In numeri assoluti, evidenzia il report, tra le differenze più significative rispetto agli anni precedenti vi è la leggera diminuzione di animali impiegata a scopi regolatori (-8% rispetto al 2018) e, soprattutto, l’aumento significativo di usi a scopo di conservazione dell’ambiente naturale per la tutela del benessere degli umani e degli animali (+ 176%) e della tutela delle altre specie (+168%).

Per quanto riguarda l’impiego a scopo regolatorio, dal report emerge come il fine sia principalmente la produzione di medicinali a uso umano (61%), seguita da un 18% di usi per la produzione di medicinali a uso veterinario e quindi prodotti chimici industriali; la stragrande maggioranza di questi usi (94%) è stata eseguita per rispondere a quanto previsto dalla regolamentazione UE.

Nell’ambito degli scopi regolatori, i topi rappresentano meno della metà delle specie impiegate; i ratti sono il 26%; seguono il pollame (7%) i pesci e i porcellini d’India. Ancora diversa la situazione per la produzione di routine, che impiega principalmente conigli (44%), seguiti da pollame (20%), topi e pecore.

La categoria degli impieghi per la produzione di routine rappresenta circa il 6% degli animali impiegati a scopi scientifici: la metà circa degli usi è per ottenere i prodotti del sangue, ma il 7% è per la produzione di anticorpi con il metodo delle ascite. Questo merita un breve commento a parte: si tratta di una tecnica invasiva e dolorosa che da anni la comunità scientifica sta cercando di sostituire proprio a causa del dolore e dello stress che causa all’animale. Dopo un aumento dell’impiego nel 2018 (rispetto al 2017), i dati riferiti al 2019 ne segnalano un calo del 35%, segno che gli sforzi profusi iniziano a dare risultati promettenti.

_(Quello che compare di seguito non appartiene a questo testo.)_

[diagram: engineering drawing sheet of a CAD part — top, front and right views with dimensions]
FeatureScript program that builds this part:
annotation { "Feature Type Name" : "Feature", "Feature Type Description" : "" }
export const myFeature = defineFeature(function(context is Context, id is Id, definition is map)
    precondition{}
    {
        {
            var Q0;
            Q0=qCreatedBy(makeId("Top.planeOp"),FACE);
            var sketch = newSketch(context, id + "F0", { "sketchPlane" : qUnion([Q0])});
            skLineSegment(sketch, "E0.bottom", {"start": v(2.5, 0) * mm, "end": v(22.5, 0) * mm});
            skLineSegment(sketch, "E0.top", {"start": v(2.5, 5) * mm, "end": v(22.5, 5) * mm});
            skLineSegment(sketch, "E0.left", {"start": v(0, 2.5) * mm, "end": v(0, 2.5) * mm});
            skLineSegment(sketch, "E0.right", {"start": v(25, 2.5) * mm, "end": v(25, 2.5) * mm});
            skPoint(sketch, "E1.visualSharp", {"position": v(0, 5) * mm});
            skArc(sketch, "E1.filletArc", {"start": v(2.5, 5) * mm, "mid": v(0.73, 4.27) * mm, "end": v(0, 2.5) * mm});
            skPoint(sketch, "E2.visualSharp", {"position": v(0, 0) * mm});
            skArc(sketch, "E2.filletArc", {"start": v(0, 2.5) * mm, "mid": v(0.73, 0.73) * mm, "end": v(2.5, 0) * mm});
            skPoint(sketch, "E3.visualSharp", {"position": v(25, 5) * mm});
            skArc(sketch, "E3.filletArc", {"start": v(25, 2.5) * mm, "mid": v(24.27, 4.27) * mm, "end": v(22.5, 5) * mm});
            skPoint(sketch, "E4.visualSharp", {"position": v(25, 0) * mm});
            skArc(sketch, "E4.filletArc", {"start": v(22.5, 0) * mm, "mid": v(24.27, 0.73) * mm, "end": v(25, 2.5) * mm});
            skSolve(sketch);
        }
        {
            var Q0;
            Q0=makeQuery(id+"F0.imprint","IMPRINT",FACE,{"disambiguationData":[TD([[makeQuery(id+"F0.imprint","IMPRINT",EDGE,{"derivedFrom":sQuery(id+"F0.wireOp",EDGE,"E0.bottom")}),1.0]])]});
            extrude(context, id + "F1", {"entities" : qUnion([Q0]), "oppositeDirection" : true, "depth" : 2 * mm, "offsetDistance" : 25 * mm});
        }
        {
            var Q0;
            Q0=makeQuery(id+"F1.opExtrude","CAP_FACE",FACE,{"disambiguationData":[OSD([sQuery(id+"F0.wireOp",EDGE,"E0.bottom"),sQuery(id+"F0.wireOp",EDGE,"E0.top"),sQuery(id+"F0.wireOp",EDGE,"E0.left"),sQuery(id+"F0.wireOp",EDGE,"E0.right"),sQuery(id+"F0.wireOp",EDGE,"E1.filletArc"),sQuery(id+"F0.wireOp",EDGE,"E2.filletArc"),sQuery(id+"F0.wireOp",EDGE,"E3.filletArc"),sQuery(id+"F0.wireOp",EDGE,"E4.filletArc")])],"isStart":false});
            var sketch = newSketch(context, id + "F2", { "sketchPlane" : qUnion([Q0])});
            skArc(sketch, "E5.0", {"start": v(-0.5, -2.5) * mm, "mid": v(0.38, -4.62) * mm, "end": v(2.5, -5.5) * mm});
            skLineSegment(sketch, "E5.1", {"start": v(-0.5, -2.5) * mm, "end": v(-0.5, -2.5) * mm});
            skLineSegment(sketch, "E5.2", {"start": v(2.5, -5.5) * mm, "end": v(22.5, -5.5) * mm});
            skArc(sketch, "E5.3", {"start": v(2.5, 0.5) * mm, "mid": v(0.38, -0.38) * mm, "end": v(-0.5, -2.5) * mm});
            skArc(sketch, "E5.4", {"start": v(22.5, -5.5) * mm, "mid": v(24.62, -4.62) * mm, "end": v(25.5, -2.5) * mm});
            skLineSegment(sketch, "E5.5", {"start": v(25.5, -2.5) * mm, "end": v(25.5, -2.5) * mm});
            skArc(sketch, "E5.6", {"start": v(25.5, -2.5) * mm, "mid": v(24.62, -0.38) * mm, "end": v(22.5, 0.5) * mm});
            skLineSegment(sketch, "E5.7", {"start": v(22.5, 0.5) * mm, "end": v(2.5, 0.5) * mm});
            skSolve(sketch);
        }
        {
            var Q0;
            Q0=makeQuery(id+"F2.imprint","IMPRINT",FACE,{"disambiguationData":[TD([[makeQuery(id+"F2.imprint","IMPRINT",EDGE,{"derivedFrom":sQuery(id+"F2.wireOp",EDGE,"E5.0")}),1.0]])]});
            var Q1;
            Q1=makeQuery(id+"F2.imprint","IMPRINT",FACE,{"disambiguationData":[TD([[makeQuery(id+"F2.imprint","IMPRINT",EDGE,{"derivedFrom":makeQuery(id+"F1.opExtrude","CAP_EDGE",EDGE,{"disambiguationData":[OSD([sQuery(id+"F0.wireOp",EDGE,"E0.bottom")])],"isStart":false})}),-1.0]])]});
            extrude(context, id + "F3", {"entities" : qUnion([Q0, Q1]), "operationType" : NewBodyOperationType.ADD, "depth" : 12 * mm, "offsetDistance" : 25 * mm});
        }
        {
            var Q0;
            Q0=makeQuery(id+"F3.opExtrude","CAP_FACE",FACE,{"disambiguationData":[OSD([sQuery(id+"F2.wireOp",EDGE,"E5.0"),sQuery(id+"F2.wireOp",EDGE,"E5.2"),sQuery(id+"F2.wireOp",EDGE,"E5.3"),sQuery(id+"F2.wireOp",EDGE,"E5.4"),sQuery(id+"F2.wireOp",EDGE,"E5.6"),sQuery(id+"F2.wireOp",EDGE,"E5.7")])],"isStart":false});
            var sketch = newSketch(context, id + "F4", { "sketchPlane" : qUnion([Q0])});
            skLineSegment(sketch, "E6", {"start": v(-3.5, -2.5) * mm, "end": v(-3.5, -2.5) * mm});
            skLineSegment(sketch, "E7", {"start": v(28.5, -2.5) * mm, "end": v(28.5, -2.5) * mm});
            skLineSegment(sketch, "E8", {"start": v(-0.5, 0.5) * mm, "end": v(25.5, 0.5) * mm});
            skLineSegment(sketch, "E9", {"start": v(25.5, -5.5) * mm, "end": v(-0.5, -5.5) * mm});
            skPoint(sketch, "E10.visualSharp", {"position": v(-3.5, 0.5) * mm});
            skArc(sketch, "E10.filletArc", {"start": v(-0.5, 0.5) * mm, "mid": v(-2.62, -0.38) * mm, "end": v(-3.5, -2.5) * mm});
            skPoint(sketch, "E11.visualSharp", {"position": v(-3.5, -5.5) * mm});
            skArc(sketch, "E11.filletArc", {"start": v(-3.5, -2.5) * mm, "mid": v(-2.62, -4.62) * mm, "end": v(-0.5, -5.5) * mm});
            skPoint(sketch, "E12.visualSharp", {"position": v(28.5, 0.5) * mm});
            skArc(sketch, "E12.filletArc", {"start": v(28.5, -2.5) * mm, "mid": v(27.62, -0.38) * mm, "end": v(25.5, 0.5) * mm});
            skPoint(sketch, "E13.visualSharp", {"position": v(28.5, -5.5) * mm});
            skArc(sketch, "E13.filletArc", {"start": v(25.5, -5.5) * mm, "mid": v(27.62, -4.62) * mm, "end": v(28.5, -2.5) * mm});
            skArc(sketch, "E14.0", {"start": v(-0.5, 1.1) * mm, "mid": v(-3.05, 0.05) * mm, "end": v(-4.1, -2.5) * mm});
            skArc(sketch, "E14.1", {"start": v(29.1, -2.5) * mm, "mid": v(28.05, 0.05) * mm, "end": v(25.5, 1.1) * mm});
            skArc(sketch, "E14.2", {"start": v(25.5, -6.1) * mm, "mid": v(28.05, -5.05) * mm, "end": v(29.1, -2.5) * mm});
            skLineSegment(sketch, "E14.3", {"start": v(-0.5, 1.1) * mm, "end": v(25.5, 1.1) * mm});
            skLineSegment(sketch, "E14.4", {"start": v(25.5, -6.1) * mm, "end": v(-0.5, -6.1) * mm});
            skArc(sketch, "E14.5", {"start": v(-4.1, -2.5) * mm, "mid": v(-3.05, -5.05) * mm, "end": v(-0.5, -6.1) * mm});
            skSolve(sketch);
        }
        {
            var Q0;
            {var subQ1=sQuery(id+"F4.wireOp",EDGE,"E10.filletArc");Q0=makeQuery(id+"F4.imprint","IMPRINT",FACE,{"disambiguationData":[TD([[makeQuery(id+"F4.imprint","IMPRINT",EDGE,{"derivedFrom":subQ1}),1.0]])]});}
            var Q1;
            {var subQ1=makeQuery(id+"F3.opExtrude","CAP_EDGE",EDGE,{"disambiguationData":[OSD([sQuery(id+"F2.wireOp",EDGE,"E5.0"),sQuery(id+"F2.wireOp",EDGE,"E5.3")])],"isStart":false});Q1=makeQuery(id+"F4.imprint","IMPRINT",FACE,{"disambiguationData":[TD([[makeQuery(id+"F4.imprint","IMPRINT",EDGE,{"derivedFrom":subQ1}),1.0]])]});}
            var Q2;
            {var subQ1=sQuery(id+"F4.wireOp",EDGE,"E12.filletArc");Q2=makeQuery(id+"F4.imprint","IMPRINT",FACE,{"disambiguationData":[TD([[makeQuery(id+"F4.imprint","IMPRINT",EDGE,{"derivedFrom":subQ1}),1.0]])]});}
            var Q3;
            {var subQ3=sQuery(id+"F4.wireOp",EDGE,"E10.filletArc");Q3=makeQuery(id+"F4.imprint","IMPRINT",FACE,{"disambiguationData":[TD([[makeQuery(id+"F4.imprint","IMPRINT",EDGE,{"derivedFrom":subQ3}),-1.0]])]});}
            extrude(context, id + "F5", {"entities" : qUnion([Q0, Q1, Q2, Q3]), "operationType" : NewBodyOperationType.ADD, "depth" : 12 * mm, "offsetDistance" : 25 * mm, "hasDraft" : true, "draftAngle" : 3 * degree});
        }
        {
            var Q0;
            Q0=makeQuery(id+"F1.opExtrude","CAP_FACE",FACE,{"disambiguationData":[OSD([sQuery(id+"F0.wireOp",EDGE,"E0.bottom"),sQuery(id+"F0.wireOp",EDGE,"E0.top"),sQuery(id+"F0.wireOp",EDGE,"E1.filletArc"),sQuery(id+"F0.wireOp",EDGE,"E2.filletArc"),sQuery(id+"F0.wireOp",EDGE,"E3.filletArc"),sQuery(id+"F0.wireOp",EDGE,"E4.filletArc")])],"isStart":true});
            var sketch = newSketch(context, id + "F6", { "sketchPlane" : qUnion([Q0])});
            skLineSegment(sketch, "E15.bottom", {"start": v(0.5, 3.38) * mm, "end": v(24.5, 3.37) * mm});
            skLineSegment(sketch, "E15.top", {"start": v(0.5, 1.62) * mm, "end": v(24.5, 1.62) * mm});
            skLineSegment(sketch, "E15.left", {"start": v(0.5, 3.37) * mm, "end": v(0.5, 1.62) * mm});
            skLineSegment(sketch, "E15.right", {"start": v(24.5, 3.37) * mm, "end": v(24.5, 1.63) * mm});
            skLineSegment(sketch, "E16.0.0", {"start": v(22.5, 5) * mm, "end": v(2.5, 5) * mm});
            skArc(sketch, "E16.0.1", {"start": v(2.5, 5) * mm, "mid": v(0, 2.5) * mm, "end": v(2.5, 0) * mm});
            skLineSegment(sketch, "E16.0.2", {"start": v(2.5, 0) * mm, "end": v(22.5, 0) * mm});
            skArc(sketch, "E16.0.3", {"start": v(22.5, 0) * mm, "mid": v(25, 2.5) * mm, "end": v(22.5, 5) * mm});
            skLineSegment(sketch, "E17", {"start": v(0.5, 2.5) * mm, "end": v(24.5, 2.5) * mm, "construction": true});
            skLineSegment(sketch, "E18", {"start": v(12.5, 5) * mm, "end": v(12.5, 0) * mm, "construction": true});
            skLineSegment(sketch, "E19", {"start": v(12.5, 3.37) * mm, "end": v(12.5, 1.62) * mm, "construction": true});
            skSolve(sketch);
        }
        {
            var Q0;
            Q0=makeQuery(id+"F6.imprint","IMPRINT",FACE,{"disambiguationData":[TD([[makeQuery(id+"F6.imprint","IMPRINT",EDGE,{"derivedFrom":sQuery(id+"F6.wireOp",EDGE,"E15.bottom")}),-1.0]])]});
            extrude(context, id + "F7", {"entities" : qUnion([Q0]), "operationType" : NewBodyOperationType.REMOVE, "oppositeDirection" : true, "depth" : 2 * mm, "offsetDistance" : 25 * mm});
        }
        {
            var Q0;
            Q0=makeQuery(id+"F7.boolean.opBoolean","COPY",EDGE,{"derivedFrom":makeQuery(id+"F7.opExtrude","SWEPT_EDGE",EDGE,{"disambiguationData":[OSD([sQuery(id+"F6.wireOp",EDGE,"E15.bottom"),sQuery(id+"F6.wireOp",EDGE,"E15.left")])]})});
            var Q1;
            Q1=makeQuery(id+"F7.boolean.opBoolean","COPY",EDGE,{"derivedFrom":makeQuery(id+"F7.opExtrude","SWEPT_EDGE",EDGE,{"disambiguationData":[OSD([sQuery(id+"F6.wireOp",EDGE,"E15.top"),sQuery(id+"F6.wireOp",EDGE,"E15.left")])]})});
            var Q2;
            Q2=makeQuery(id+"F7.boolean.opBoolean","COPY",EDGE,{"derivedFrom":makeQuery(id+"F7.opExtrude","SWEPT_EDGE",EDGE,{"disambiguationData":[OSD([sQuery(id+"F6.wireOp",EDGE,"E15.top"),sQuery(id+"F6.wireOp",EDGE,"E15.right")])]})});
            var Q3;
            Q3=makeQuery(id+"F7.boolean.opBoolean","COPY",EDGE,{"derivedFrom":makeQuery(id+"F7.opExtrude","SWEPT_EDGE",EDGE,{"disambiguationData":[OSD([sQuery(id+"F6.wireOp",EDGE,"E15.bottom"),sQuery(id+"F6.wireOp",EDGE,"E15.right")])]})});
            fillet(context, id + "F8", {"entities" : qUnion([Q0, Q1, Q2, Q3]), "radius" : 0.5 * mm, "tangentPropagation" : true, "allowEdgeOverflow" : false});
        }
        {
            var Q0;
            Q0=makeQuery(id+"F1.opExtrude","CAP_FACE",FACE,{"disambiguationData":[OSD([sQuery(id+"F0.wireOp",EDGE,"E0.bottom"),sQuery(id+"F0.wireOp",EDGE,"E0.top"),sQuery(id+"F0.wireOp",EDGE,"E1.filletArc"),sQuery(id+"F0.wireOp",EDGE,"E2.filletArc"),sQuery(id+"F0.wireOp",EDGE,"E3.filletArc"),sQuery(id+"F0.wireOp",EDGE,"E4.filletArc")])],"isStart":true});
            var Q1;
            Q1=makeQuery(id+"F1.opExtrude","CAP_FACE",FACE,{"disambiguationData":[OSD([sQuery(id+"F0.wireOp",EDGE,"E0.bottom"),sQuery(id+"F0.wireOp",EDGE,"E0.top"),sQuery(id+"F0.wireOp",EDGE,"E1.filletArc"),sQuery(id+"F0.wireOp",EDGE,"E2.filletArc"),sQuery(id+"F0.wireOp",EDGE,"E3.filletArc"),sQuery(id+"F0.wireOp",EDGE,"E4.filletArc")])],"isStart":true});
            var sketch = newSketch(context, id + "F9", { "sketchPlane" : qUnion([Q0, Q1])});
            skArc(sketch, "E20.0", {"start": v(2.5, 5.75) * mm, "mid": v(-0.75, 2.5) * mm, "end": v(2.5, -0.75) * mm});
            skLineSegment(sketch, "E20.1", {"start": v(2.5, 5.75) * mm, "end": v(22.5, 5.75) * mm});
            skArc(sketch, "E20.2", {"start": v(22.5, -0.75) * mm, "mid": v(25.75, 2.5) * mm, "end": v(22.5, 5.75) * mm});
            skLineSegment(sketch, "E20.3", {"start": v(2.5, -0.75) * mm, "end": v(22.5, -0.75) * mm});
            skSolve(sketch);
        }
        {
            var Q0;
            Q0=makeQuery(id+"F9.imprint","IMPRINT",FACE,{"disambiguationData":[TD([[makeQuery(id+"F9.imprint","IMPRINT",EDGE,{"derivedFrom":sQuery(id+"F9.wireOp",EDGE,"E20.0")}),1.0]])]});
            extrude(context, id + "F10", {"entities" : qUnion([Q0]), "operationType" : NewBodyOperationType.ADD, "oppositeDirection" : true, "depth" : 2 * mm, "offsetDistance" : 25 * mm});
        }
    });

Infine, nella categoria degli altri tipi d’impiego ricadono gli usi per l’alta formazione (per esempio dei chirurghi), per l’acquisizione e il mantenimento delle abilità professionali, la protezione dell’ambiente, la tutela delle specie e le indagini forensi. Il 5% degli impieghi ricade in questa categoria.

La gravità delle procedure

Di pari passo con il tipo d’impiego, il documento UE riporta anche le informazioni riguardanti la gravità delle procedure, cioè come sono state classificate a seconda dello scopo dell’utilizzo del modello animale (qui il nostro approfondimento al riguardo). Tali dati si confermano stabili nel tempo, con il 6% degli usi riportati come non recovery (procedure eseguite con l’animale in anestesia totale e dalle quali l’animale non è risvegliato).

Gli impieghi che hanno richiesto procedure più gravi sono principalmente quelli a scopo regolatorio; anche l’impiego nella ricerca applicata tende a richiedere procedure più gravi rispetto a quelle nella ricerca di base. I contesti che invece vedono le procedure meno gravi sono la conservazione delle specie, e anche la produzione di composti del sangue, l’educazione e la formazione.